Vonis Nan dibacakan pada 22 Januari 2026 itu merupakan output dari upaya aturan komparasi Nan diajukan Oditur Militer, Mayor Muhammad Tecki.
“Saya mengalami murung dan emosi setelah menyaksikan putusan komparasi tersebut. Tak dipecat dari kesatuan dan hanya dihukum 10 rembulan penjara,” kata Lenny ketika diwawancarai, Sabtu (30/5/2026).
Beliau menyebut vonis tersebut Tak adil, dikarenakan putranya meninggal Bumi. Semestinya, ucapan Lenny, Sertu Riza Pahlivi mendapat hukuman Nan setimpal, Merupakan dikeluarkan dari kesatuan.
lafal juga: permulaan Mula Kasus Personil TNI Aniaya Anak SMP hingga Tewas di Medan, Tak Dipecat dan Divonis 10 rembulan
Lenny, makin geram setelah oditurat militer Tak melaksanakan upaya aturan berikutnya, Adalah kasasi serta ia Tak mendapat informasi soal putusan tersebut.
Menurut Beliau, oditurat Tak bersungguh-sungguh memperjuangkan keadilan sebar anaknya. Sehingga tahapan aturan berhenti di tingkat komparasi.
“Saya Tak diberitahu putusan itu. Saya murung berbarengan oditur Nan Tak bersungguh-sungguh memperjuangkan keadilan sebar anak Saya. tahapan aturan berhenti, Tak melaksanakan kasasi,” tutur Lenny.
Lenny dan kuasa hukumnya, Lembaga Donasi aturan (LBH) Medan anyar mengetahui isi salinan keputusan itu pada April 2026. Itu pun setelah berkomunikasi ke Pengadilan menjulang Militer -1 Medan.
Staf Sipil dan kenegaraan LBH Medan, Richard Hutapea, berbisik upaya ciptakan kasasi Tak meraih lagi, dikarenakan kasasi meraih diajukan 14 saat setelah putusan komparasi disampaikan.
“Setelah 14 saat maka keputusan inkrah, dan ternyata oditurat Tak kasasi. Semestinya memberikan tahapan aturan, bukti-bukti aturan kepada Bunda korban dan pada kami selaku Nan mendampingi Bunda korban,” ujar Richard, Nan mendampingi Lenny.
Tetapi faktanya Tak, padahal Pasal 144 huruf g dan h, UU Nomor 20 Tahun 2025 terkait KUHAP menegaskan secara pastikan korban berhak mendapatkan informasi mengenai perkembangan perkara dan informasi putusan pengadilan.
internal konteks ini, kasasi itu sebenarnya hak keluarga korban, dan Semestinya oditur bertanya, bagaimana kira-kira terkait tahapan aturan ini berlanjut.
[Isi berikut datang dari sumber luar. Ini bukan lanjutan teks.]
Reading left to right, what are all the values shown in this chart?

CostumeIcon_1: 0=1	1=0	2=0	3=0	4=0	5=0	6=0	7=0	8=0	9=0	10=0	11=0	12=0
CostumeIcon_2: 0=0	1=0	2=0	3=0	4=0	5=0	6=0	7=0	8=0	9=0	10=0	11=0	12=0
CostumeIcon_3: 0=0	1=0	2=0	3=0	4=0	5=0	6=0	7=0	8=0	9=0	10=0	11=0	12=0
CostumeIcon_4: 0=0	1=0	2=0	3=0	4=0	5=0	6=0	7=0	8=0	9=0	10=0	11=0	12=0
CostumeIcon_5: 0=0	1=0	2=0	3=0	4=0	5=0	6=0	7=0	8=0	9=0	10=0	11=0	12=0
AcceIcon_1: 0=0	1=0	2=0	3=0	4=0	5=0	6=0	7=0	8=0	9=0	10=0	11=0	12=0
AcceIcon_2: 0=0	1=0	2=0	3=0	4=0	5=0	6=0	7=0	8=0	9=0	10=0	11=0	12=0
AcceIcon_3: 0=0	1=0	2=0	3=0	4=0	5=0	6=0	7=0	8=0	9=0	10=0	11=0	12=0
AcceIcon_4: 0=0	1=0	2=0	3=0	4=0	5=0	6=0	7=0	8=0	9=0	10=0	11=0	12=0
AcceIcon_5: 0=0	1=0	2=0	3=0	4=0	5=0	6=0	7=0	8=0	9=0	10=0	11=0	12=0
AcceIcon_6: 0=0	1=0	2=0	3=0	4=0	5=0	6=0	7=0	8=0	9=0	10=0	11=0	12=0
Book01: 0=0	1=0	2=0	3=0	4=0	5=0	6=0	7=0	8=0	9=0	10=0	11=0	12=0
Terkait upaya Nan bakal dijalankan berikutnya, Richard berikut menerangkan, kalau internal peradilan, Eksis aturan Normal dan eksternal Normal.
aturan eksternal Normal harus Eksis novum atau bukti anyar Nan meraih diproses.
lafal juga: Vonis 10 rembulan Sertu Riza Terlalu tidak berat banget, LBH Medan Akan Laporkan Hakim ke MA
“Tetapi ketika upaya aturan Normal, seperti kasasi Tak dijalankan, ya Tak meraih lagi melaksanakan upaya aturan, kecuali Eksis bukti anyar Nan dikumpulkan oditurnya,” Jernih Richard.